*Goal of the exercise*:
Each line below should be repeated exactly as written, with no pictures carried over.

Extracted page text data
______________________________
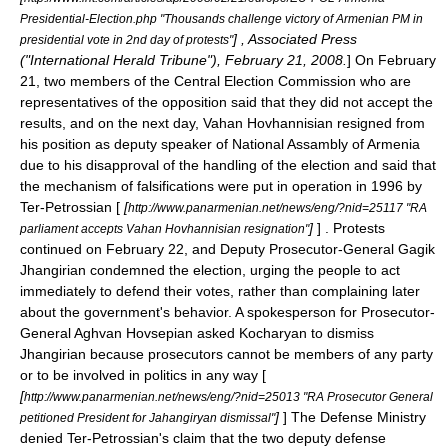
Presidential-Election.php "Thousands challenge victory of Armenian PM in
] , Associated Press
presidential vote in 2nd day of protests"
("International Herald Tribune"), February 21, 2008.
] On
February
21
, two members of the Central Election Commission who are
representatives of the opposition said that they did not accept the
results, and on the next day,
Vahan Hovhannisian
resigned from
his position as deputy speaker of
National Assambly of Armenia
due to his disapproval of the handling of the election and said that
the mechanism of falsifications were put in operation in 1996 by
Ter-Petrossian [
[
http://www.panarmenian.net/news/eng/?nid=25117 "RA
]
] . Protests
parliament accepts Vahan Hovhannisian resignation"
continued on
February 22
, and Deputy Prosecutor-General Gagik
Jhangirian condemned the election, urging the people to act
immediately to defend their votes, rather than complaining later
about the government's behavior. A spokesperson for Prosecutor-
General Aghvan Hovsepian asked Kocharyan to dismiss
Jhangirian because prosecutors cannot be members of any party
or to be involved in politics in any way [
[
http://www.panarmenian.net/news/eng/?nid=25013 "RA Prosecutor General
]
] The Defense Ministry
petitioned President for Jahangiryan dismissal"
denied Ter-Petrossian's claim that the two deputy defense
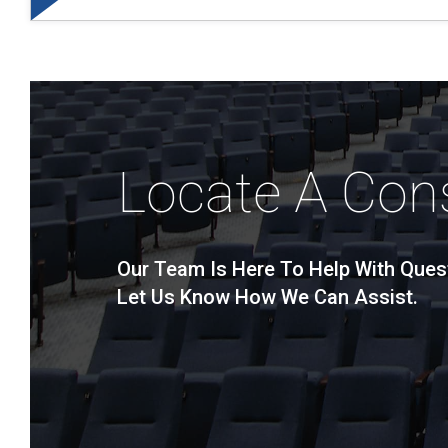
Locate A Con
Our Team Is Here To Help With Ques
Let Us Know How We Can Assist.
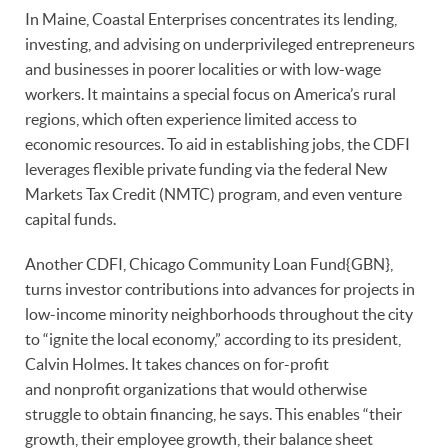
In Maine, Coastal Enterprises concentrates its lending,
investing, and advising on underprivileged entrepreneurs
and businesses in poorer localities or with low-wage
workers. It maintains a special focus on America’s rural
regions, which often experience limited access to
economic resources. To aid in establishing jobs, the CDFI
leverages flexible private funding via the federal New
Markets Tax Credit (NMTC) program, and even venture
capital funds.
Another CDFI, Chicago Community Loan Fund{GBN},
turns investor contributions into advances for projects in
low-income minority neighborhoods throughout the city
to “ignite the local economy,” according to its president,
Calvin Holmes. It takes chances on for-profit
and nonprofit organizations that would otherwise
struggle to obtain financing, he says. This enables “their
growth, their employee growth, their balance sheet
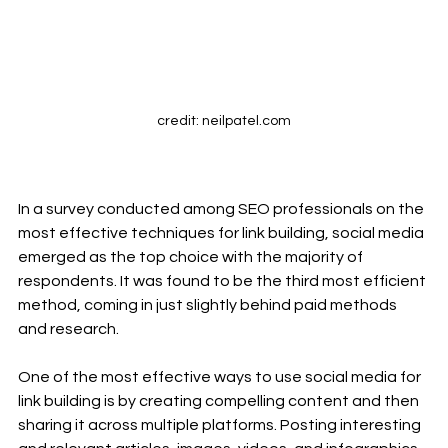
credit: neilpatel.com
In a survey conducted among SEO professionals on the 
most effective techniques for link building, social media 
emerged as the top choice with the majority of 
respondents. It was found to be the third most efficient 
method, coming in just slightly behind paid methods 
and research.
One of the most effective ways to use social media for 
link building is by creating compelling content and then 
sharing it across multiple platforms. Posting interesting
______________________________
*Task response*:
Presidential-Election.php "Thousands challenge victory of Armenian PM in
] , Associated Press
presidential vote in 2nd day of protests"
("International Herald Tribune"), February 21, 2008.
] On
February
21
, two members of the Central Election Commission who are
representatives of the opposition said that they did not accept the
results, and on the next day,
Vahan Hovhannisian
resigned from
his position as deputy speaker of
National Assambly of Armenia
due to his disapproval of the handling of the election and said that
the mechanism of falsifications were put in operation in 1996 by
Ter-Petrossian [
[
http://www.panarmenian.net/news/eng/?nid=25117 "RA
]
] . Protests
parliament accepts Vahan Hovhannisian resignation"
continued on
February 22
, and Deputy Prosecutor-General Gagik
Jhangirian condemned the election, urging the people to act
immediately to defend their votes, rather than complaining later
about the government's behavior. A spokesperson for Prosecutor-
General Aghvan Hovsepian asked Kocharyan to dismiss
Jhangirian because prosecutors cannot be members of any party
or to be involved in politics in any way [
[
http://www.panarmenian.net/news/eng/?nid=25013 "RA Prosecutor General
]
] The Defense Ministry
petitioned President for Jahangiryan dismissal"
denied Ter-Petrossian's claim that the two deputy defense
Locate A Con
Our Team Is Here To Help With Ques
Let Us Know How We Can Assist.
In Maine, Coastal Enterprises concentrates its lending,
investing, and advising on underprivileged entrepreneurs
and businesses in poorer localities or with low-wage
workers. It maintains a special focus on America’s rural
regions, which often experience limited access to
economic resources. To aid in establishing jobs, the CDFI
leverages flexible private funding via the federal New
Markets Tax Credit (NMTC) program, and even venture
capital funds.
Another CDFI, Chicago Community Loan Fund{GBN},
turns investor contributions into advances for projects in
low-income minority neighborhoods throughout the city
to “ignite the local economy,” according to its president,
Calvin Holmes. It takes chances on for-profit
and nonprofit organizations that would otherwise
struggle to obtain financing, he says. This enables “their
growth, their employee growth, their balance sheet
credit: neilpatel.com
In a survey conducted among SEO professionals on the 
most effective techniques for link building, social media 
emerged as the top choice with the majority of 
respondents. It was found to be the third most efficient 
method, coming in just slightly behind paid methods 
and research.
One of the most effective ways to use social media for 
link building is by creating compelling content and then 
sharing it across multiple platforms. Posting interesting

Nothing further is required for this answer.